Bangalore: For long it’s been held that inherited mental impairment cannot be treated, and pervasive developmental disorders such as autism, which affects one in 200 to one in 500 children, have remained a mystery. In new research, scientists have shown a reversal in brain defects that are involved in Fragile X Syndrome (FXS), the leading genetic cause of autism and mental retardation, offering hope that an effective cure may not be too distant.
Sumantra Chattarji of the National Centre for Biological sciences in Bangalore talks about fragile X syndrome and the difficulties in diagnosing and treating it.Download link here
A team led by Sumantra Chattarji at the National Centre for Biological Sciences (NCBS) in Bangalore, with collaborators at New York University, reports in Monday’s issue of the journal Proceedings of the National Academy of Sciences that just an hour of treatment with an experimental compound could reverse the defects in transgenic mice. These mice have been genetically modified to model the condition FXS.
Around 15% of autism cases arise out of FXS or some known genetic defect. Individuals with the condition, which results from a mutation in a gene on the X chromosome, suffer from a range of problems such as learning disabilities, attention problems and hyperactivity, seizures and social withdrawal.
The findings come at a time when Swiss drug maker Novartis AG made it public in April that one of its experimental drugs has shown “substantial improvement” in behaviour associated with FXS. It is now undertaking a large human trial. Incidentally, both Chattarji’s work and that of pharmaceutical firms such as Novartis and Roche zero in on the same class of drugs that block the activity of a molecule called mGluR (group 1 metabotropic glutamate receptor).
However, there’s a difference in their approach: while most studies focus on areas of the brain such as the hippocampus and the cortex that deal with cognition and learning, Chattarji’s is the only group that focuses on the amygdala, a part of the brain responsible for emotional behaviour, something critical in such disorders.
“The results of this study complement nicely the current understanding of the role of mGluR5 in the pathology of FXS and support the current global efforts to develop therapeutics which interact with mGluR5,” said Fabrizio Gasparini, director at Novartis Institutes for BioMedical Research in Basel, Switzerland.
Chatterji is bolstered by the reversal of defects at the synapses—the contact points between neurons—as they occur in mature brains, the kind of patients that doctors mostly see in the real world.

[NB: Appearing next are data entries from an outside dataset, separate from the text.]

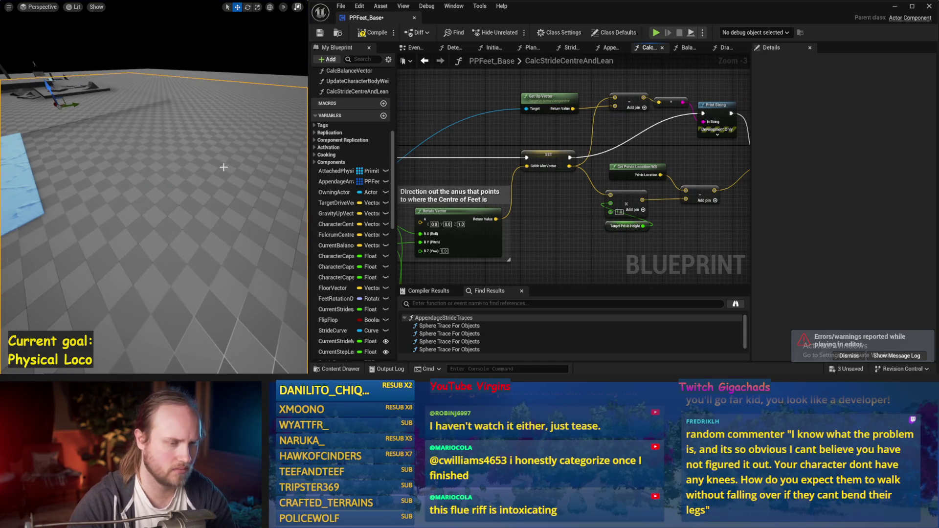
key("alt+s")
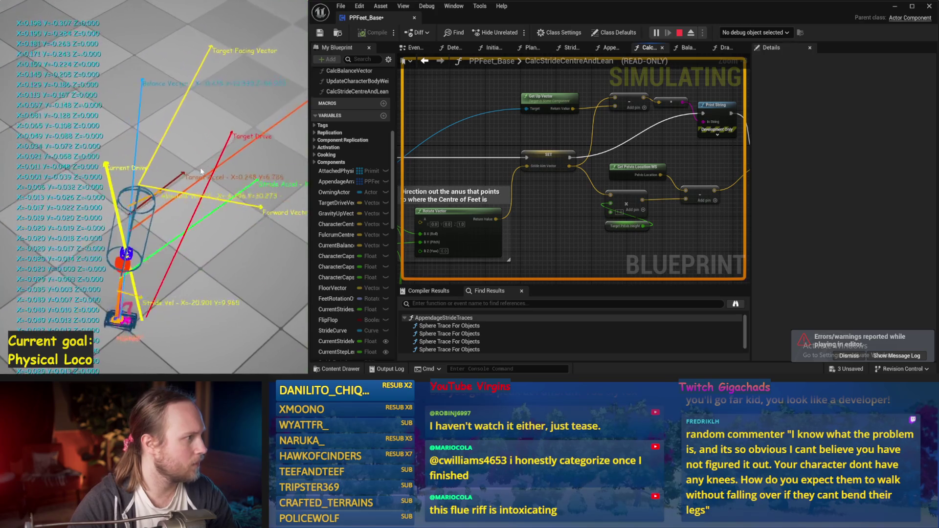
key("Escape")
mouse_move(541, 207)
left_mouse_down()
mouse_move(727, 178)
mouse_move(700, 186)
left_mouse_up()
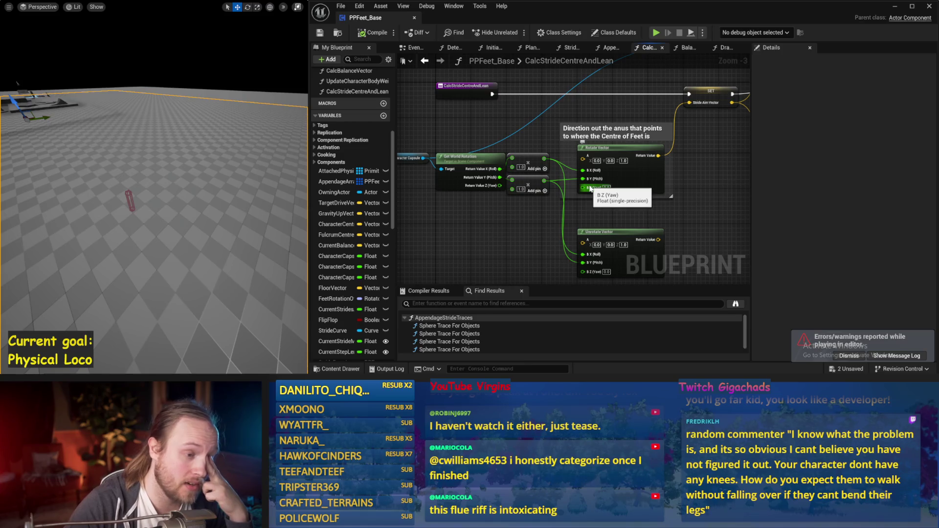
Connect a value to Rotate Vector's Z (Yaw) input, then save, simulate and save again.
scroll(602, 190, "up", 1)
left_click_drag(602, 190, 521, 188)
left_click(320, 33)
key("alt+s")
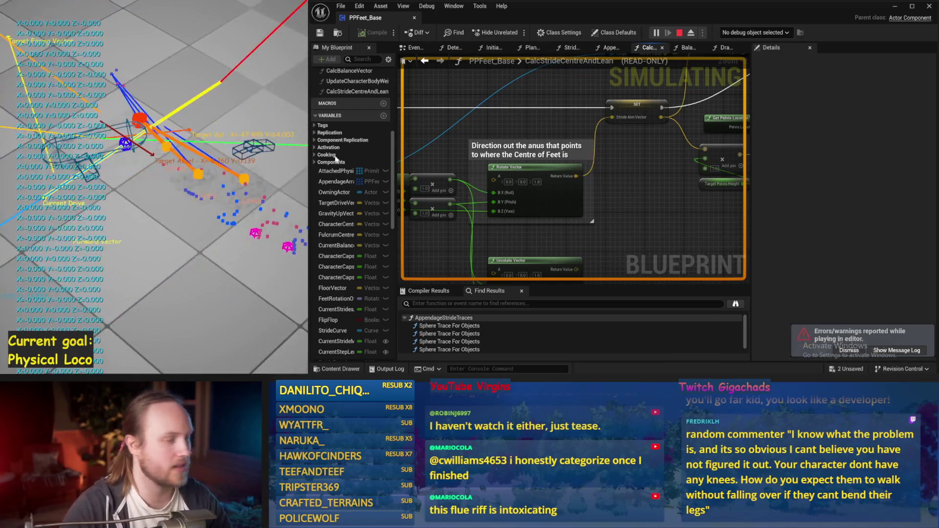
key("Escape")
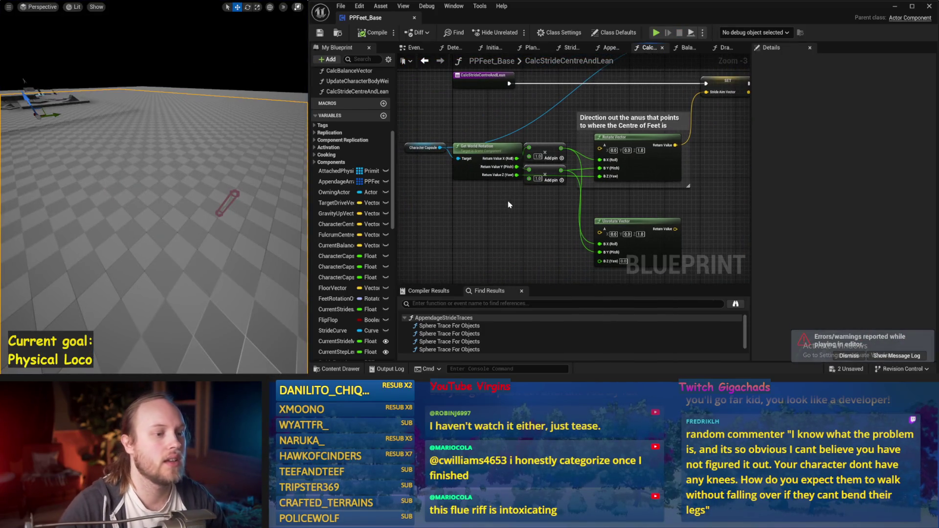
left_click(319, 33)
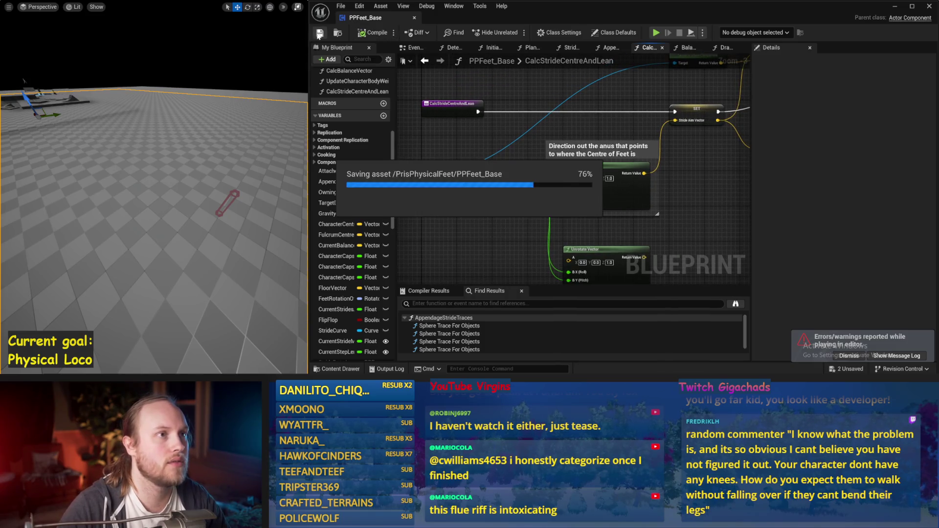
Widen the graph area and go to the EventGraph's stride function calls.
scroll(641, 198, "down", 2)
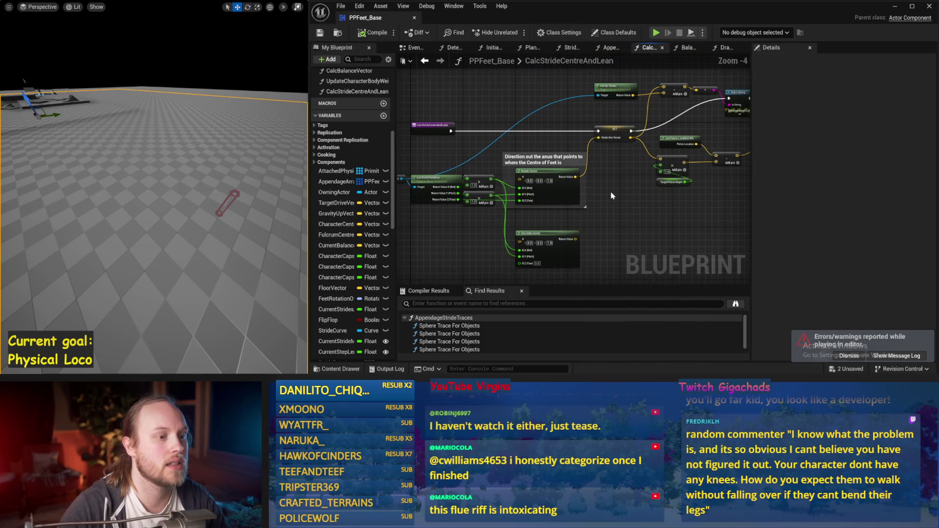
left_click_drag(751, 201, 824, 205)
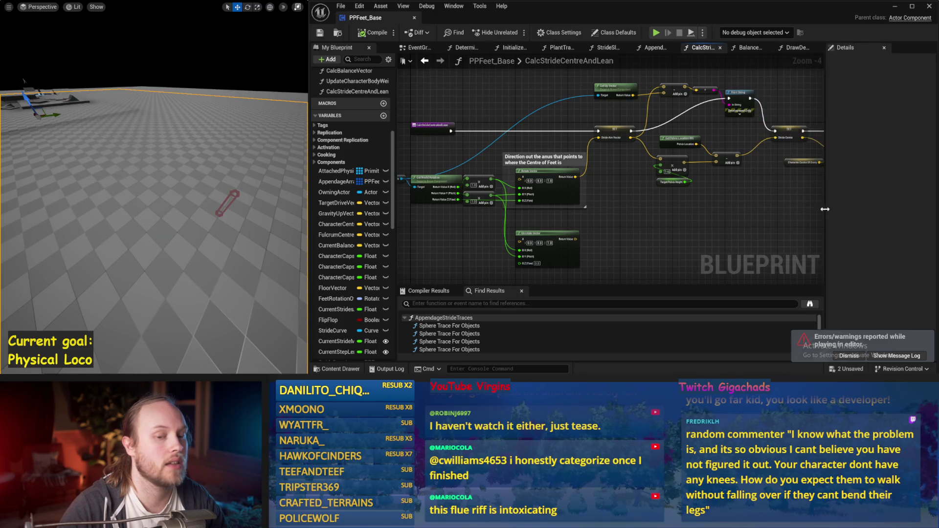
left_click_drag(732, 176, 614, 175)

“We showed our results in three-months or older mice. This raises the exciting possibility that the defects can be corrected even after it has left its mark on the adult brain; even young adults in age groups 30-40 could be treated,” noted Chattarji.
The NCBS team’s work is also significant because it throws new light on the genetic defect at the origin of the disease. “There were previous studies in the amygdala, but none of those studies could identify a dysfunction, thus these (Chattarji’s) findings can be considered as a significant breakthrough,” said Gasparini.
Although some of the most debilitating symptoms of FXS include severe emotional problems related to anxiety and mood instability, little was known till date about the exact nature of the synaptic and cellular abnormalities underlying these emotional symptoms.
Clearly, patients and advocacy groups are delighted. Chattarji’s work helps in understanding the broader effects of the drugs currently in development, said Katie Clapp, president and co-founder of the Fraxa Research Foundation, a non-profit organization in Massachusetts, the US, that’s focused on financing FXS research. If all goes very well, the first effective treatment for FXS could be on the market in two-three years. “But we can’t foresee how each step along the way will turn out, so we will have to keep working to advance these studies,” Clapp said.
Fraxa has been working closely with Chattarji to establish trials of investigational new drugs or existing drugs in India, but has had limited success on that front, so far, said Clapp. As the parent of a young man with FXS, Clapp is “extremely excited by the present finding and the prospects” that a treatment will emerge for both children and adults with FXS.
Chattarji, who is also collaborating with Pfizer Inc. in this area, hopes to better the drugs as he takes up more in-vivo, or animal-model, studies that may even unlock causes of autism and similar disorders. “I am glad this (FXS research) is moving fast on the global drug discovery path,” he said.